Comment by Confiks
10 hours ago
> The same Gemma 4 MoE model (Q4)
As you have so much RAM I would suggest running Q8_0 directly. It's not slower (perhaps except for the initial model load), and might even be faster, while being almost identical in quality to the original model.
And just to be sure: you're are running the MLX version, right? The mlx-community quantization seemed to be broken when I tried it last week (it spit out garbage), so I downloaded the unsloth version instead. That too was broken in mlx-lm (it crashed), but has since been fixed on the main branch of https://github.com/ml-explore/mlx-lm.

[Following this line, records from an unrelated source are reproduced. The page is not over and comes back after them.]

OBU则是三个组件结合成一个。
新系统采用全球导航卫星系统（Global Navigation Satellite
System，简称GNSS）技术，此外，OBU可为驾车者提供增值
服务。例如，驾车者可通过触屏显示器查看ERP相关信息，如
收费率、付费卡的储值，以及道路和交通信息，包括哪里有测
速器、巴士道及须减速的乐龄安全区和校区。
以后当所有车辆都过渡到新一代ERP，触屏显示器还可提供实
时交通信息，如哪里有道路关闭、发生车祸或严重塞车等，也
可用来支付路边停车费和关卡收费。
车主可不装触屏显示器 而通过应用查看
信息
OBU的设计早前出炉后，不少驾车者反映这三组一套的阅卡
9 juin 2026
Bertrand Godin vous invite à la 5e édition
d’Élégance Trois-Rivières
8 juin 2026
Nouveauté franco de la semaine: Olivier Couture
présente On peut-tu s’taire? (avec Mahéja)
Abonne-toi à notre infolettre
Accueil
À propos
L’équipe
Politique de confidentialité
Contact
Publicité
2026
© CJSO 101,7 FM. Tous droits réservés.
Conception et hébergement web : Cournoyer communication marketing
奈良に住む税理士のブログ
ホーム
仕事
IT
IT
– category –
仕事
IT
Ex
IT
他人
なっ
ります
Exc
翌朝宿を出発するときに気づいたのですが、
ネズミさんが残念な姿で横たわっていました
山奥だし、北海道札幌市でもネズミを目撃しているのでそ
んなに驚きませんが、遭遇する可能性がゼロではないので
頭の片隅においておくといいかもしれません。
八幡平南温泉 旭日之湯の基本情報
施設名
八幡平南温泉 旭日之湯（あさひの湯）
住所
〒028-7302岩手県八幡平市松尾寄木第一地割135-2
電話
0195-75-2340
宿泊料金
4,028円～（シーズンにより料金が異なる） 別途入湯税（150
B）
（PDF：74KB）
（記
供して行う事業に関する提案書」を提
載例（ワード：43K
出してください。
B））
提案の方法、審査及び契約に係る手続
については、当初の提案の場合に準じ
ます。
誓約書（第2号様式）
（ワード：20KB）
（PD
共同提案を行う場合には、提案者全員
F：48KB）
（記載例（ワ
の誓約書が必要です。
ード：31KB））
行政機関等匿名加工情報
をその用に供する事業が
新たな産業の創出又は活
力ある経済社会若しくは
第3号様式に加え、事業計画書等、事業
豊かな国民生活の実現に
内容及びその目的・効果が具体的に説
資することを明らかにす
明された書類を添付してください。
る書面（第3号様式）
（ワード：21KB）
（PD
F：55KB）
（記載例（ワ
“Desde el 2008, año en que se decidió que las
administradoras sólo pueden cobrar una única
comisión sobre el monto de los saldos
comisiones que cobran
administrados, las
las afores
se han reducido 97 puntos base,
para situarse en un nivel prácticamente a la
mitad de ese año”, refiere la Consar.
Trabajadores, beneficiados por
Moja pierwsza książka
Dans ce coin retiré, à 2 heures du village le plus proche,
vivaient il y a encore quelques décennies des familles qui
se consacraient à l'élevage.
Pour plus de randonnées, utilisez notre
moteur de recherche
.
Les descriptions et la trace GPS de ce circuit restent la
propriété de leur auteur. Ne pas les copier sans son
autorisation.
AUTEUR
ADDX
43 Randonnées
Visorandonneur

I unfortunately only have 16 GiB of RAM on a Macbook M1, but I just tried to run the Q8_0 GGUF version on a 2023 AMD Framework 13 with 64 GiB RAM just using the CPU, and that works surprisingly well with tokens/s much faster than I can read the output. The prompt cache is also very useful to quickly insert a large system prompt or file to datamine although there are probably better ways to do that instead of manually through a script.
> That too was broken in mlx-lm (it crashed), but has since been fixed on the main branch
Unfortunately I have got zero success running gemma with mlx-lm main branch. Can you point me out what is the right way? I have zero experience with mlx-lm.
Gemma 4 is not supported by the MLX engine yet.
> As you have so much RAM I would suggest running Q8_0 directly
On the 48GB mac - absolutely. The 24GB one cannot run Q8, hence why the comparison.
> And just to be sure: you're are running the MLX version, right?
Nah, not yet. I have only tested in LM Studio and they don't have MLX versions recommended yet.
> but has since been fixed on the main branch
That's good to know, I will play around with it.